Do Kwon ‘not expected to resist arrest’ as warrant is issued over Terra crypto collapse
Legal chiefs in South Korea have today issued an arrest warrant for Terraform Labs founder Kwon Do-hyung.
Do Kwon, as he is more widely known, is the mastermind behind the Terra ecosystem which collapsed earlier this year, triggering a cryptocurrency crash which saw investors lose fortunes.
Seoul’s central court this morning issued a warrant for the 31-year-old developer together with five other Terra employees.
The arrest documents are understood to list a series of allegations pertaining to violations of South Korea’s capital markets law.
Prosecutors say the warrants were all addressed to six individuals who reside in Singapore.
Do Kwon is not expected to resist the warrant or go through a lengthy process of extradition to his homeland of South Korea. The Stanford University-educated father-of-one has said several times that he would be willing to cooperate with authorities over the collapse of Terra.

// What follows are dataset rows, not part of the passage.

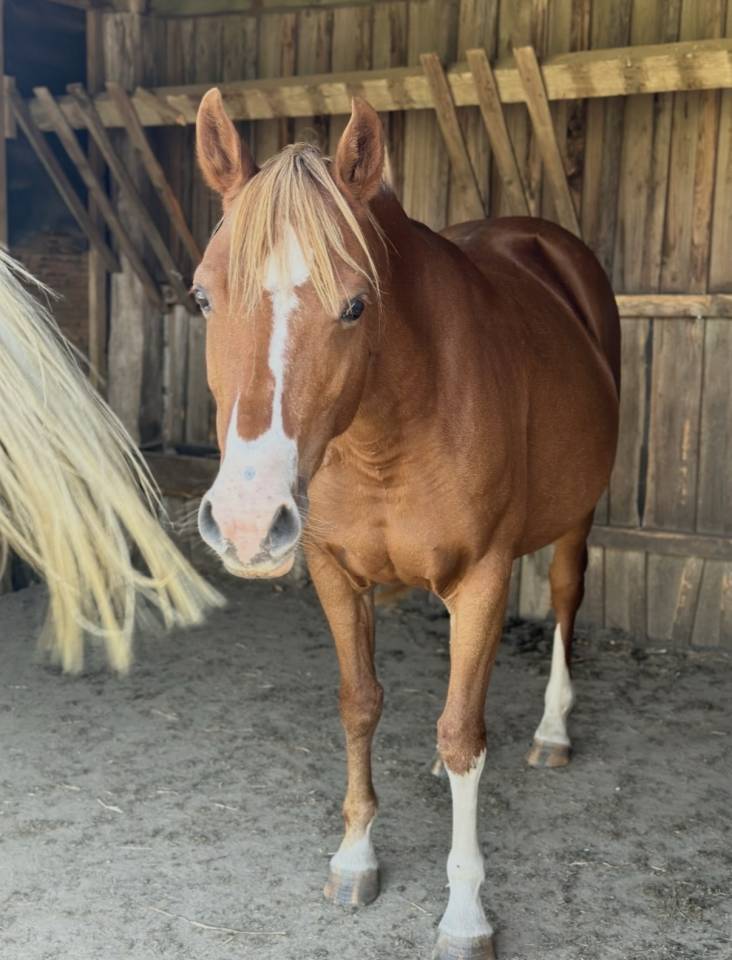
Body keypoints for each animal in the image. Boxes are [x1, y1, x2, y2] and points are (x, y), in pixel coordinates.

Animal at [192, 89, 620, 960]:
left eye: (356, 304)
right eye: (203, 297)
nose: (247, 523)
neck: (387, 427)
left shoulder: (484, 576)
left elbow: (463, 733)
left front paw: (464, 914)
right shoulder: (334, 572)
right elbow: (362, 703)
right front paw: (355, 856)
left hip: (576, 518)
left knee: (564, 599)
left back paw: (553, 732)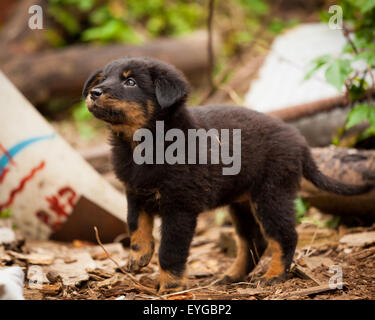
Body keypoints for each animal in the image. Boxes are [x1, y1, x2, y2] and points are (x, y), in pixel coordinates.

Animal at [83, 57, 374, 292]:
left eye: (130, 82)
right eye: (104, 78)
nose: (94, 92)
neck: (144, 144)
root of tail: (301, 143)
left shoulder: (180, 207)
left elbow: (170, 250)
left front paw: (171, 286)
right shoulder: (135, 191)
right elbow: (135, 225)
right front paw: (139, 257)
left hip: (271, 194)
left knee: (285, 236)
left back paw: (273, 275)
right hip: (242, 202)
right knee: (254, 241)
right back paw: (232, 276)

In a recent YouTube interview he was probed about the prospect of spending time in jail over his part in the scandal, to which he responded by saying “life is long”.
It is estimated that more than 200,000 investors were affected by the demise of the Terra USD stablecoin and the Luna token. Some 2,000 individuals are currently processing law suits against Do Kwon.
Leading up to the collapse, Kwon had spent months mocking global financial experts who warned that Terra’s business model was fatally flawed.
When critics – including UK economist Frances Coppola – lambasted Terra’s ‘algorithmic stablecoin’, Kwon responded publicly by labelling them ‘cockroaches’.
In other unseemly spats he said he drew entertainment from watching companies collapse, before answering a question on where yield reserves from the ‘Anchor Protocol’ were coming from with a bizarre “Your mom, obviously”.
Prior to their collapse, both Terra USD and Luna had a combined value of more than $60 billion. In May, they became almost worthless and, in the eyes of many analysts, lit the fuse on a wider cryptocurrency crash which has still not recovered.
Kwon also became a father for the first time this year, naming his daughter ‘Luna’ – his ‘dearest creation named after my greatest creation’.
He was recently asked if the name had now burdened his daughter with a lifetime of association to a massive financial failure.
“Let’s just say I have an incentive to make sure that her name isn’t something she should be ashamed of, but something that she can be proud of,” he replied.
“We’re not going to change her name or anything like that.”